The mining ministry gave more details of its new border thinking in an emailed response to questions earlier this month. It said the current law “has a restrictive impact on the development of mining activity” and the country should search for common ground between promoting economic activity and maintaining border security.
The ministry made no mention of environmental protections.
“We need to take the borders from the paper’s crime section and put them instead in with the economy pages,” mining ministry secretary Vicente Lobo said at an event in Brasilia on Wednesday.
Lobo also said that the project is sound and has been discussed several times with both security and defense officials. He added it’s up to the senate to discuss and regulate the proposal.
Although the initiative probably wouldn’t lead to the level of land-clearing caused by agribusiness or logging operations, according to Jaime Gesisky, a public policy specialist at WWF-Brasil, it’s still a worrisome proposal because of the potential risks of water contamination in protected areas or conflicts with indigenous groups.
Overall, he said the move represented a return to failed policies.
“We can’t be imagining the Amazon of the future and then be thinking of behaving like it’s the 17th century where you just show up, extract wealth and then clear out,” Gesisky said by telephone from Brasilia. “We have to think of a more appropriate mode of development.”
The amount of mineral wealth inside Brazil’s Amazon border regions is “considerably unknown,” according to Breno Augusto dos Santos, a Brazilian geologist with a knowledge of the region that stretches back to the 1960s. Currently, most mining in the difficult-to-access areas along borders with such countries as Colombia and Venezuela has been illegal gold prospecting.

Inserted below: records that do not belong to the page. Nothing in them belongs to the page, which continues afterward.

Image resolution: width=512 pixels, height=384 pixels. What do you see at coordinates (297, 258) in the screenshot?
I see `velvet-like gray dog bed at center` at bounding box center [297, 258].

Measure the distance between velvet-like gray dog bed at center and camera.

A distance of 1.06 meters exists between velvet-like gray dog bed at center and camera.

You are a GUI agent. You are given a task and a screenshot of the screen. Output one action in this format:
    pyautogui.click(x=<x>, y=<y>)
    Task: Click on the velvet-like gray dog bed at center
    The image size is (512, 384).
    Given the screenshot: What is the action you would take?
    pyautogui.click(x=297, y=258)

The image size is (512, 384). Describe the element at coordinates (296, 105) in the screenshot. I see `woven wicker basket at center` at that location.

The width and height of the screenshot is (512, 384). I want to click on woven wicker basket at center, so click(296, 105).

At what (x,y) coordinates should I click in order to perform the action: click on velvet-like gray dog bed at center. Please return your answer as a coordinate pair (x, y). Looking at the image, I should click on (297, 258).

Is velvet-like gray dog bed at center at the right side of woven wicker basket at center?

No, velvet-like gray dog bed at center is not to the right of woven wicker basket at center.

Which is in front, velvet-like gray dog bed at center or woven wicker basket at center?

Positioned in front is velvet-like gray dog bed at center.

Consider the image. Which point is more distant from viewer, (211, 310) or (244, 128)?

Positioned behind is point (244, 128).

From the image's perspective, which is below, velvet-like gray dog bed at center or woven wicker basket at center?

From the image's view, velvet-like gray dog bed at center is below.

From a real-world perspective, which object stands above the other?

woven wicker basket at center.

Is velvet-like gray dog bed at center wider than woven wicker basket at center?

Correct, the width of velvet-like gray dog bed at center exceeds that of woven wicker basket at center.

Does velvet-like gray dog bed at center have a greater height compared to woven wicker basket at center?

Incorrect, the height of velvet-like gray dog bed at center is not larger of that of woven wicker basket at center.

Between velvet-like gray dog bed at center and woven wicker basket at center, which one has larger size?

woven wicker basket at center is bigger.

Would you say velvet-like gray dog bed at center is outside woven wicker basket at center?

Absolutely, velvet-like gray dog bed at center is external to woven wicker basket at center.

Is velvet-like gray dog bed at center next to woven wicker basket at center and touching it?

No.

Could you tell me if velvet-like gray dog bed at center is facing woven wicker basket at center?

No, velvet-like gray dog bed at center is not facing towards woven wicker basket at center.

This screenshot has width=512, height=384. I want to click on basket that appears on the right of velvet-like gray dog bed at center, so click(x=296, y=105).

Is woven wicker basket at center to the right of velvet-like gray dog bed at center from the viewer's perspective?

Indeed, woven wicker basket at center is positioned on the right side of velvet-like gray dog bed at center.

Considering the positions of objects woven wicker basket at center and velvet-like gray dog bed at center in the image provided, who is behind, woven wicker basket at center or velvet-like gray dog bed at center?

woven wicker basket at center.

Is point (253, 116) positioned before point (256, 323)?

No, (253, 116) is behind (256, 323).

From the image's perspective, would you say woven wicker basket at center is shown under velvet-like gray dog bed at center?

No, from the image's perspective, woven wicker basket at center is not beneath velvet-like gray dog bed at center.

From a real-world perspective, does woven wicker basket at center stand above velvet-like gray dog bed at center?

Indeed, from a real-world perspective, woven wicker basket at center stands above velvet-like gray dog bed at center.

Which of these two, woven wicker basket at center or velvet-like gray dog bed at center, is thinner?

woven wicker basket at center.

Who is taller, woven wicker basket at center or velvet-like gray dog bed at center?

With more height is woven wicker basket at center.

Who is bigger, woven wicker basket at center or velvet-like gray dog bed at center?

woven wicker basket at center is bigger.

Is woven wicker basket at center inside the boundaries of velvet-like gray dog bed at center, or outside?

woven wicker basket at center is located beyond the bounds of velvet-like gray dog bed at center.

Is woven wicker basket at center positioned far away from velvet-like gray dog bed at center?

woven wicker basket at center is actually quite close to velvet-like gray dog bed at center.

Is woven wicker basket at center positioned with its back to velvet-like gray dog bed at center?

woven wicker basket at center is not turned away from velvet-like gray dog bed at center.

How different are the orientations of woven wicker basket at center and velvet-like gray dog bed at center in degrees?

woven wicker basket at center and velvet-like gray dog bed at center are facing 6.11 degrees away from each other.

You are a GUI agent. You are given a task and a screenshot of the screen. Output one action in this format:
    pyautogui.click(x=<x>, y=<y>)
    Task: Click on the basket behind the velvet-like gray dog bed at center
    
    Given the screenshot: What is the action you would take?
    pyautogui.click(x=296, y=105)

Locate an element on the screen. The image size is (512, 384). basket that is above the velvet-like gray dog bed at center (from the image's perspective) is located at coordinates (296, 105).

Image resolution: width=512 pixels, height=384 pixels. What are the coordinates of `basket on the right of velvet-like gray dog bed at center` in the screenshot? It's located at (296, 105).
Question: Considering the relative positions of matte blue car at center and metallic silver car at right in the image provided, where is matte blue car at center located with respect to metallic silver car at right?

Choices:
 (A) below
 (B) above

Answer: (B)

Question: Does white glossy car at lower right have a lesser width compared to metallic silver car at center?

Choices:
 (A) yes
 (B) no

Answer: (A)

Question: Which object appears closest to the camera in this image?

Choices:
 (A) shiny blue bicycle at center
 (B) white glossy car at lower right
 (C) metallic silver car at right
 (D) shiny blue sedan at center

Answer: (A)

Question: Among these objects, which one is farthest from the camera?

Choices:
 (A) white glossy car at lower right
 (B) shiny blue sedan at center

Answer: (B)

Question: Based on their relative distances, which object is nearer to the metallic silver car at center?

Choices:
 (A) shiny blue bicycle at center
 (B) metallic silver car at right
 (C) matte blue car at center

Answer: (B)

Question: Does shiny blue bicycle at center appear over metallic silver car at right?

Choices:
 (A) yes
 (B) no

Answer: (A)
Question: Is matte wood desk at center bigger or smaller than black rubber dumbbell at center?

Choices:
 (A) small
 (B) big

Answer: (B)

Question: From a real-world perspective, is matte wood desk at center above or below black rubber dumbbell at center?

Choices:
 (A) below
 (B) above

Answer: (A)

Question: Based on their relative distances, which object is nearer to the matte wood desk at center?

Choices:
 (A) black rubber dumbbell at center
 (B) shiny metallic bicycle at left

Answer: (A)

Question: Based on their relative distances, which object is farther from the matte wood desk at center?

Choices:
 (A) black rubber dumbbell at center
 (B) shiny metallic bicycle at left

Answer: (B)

Dos Santos is credited with discovering one of the biggest iron-ore reserves in the world, known as Carajas, in the Amazon. Just this year, Rio de Janeiro-based Vale SA, the world’s biggest iron-ore miner, started commercial shipments of high-grade ore from S11D, a $14 billion project in Carajas considered the industry’s largest.

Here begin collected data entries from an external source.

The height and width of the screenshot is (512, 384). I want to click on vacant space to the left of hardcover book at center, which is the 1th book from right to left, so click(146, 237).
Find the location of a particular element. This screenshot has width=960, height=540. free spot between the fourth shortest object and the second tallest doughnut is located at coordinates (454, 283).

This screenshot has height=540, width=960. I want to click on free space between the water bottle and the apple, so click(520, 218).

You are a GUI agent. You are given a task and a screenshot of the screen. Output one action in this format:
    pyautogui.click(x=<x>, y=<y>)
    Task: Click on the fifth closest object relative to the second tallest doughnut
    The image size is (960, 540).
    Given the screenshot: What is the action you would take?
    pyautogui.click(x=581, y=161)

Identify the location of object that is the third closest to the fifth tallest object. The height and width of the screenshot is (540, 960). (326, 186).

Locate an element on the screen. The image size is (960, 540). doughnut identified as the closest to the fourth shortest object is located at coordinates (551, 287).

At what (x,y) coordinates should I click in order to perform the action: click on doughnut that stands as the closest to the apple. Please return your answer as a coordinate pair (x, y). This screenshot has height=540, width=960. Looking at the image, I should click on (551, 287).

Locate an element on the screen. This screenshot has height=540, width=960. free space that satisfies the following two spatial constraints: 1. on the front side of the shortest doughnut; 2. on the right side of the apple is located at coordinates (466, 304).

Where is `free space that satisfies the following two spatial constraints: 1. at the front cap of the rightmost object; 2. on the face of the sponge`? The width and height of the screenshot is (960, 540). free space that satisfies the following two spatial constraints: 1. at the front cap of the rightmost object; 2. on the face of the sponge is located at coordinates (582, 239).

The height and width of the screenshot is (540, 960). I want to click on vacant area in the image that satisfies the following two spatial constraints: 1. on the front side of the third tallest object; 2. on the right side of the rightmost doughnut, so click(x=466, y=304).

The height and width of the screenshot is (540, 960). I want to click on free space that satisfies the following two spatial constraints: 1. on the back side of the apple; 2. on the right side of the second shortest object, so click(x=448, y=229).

Though he says it hasn’t been confirmed, Dos Santos said the protected border regions may hold more than a dozen valuable minerals including gold, silver, platinum, titanium, uranium and diamonds.
Brazil’s National Committee for the Defense of Territories Against Mining doesn’t support opening border areas to foreign companies for reasons of sovereignty and safety. It cites the risk of another disaster similar to one that claimed as many as 19 lives in late 2015 at an iron-ore mine co-owned by Vale and BHP Billiton Ltd.
“Look at what already happens with Brazilian mining companies,” Katia Visentainer, a spokeswoman for the group, said by telephone from Sao Paulo. “Even with as strict as rules as we have, they do what they want. Imagine what will happen if you open up the border areas to foreign companies.”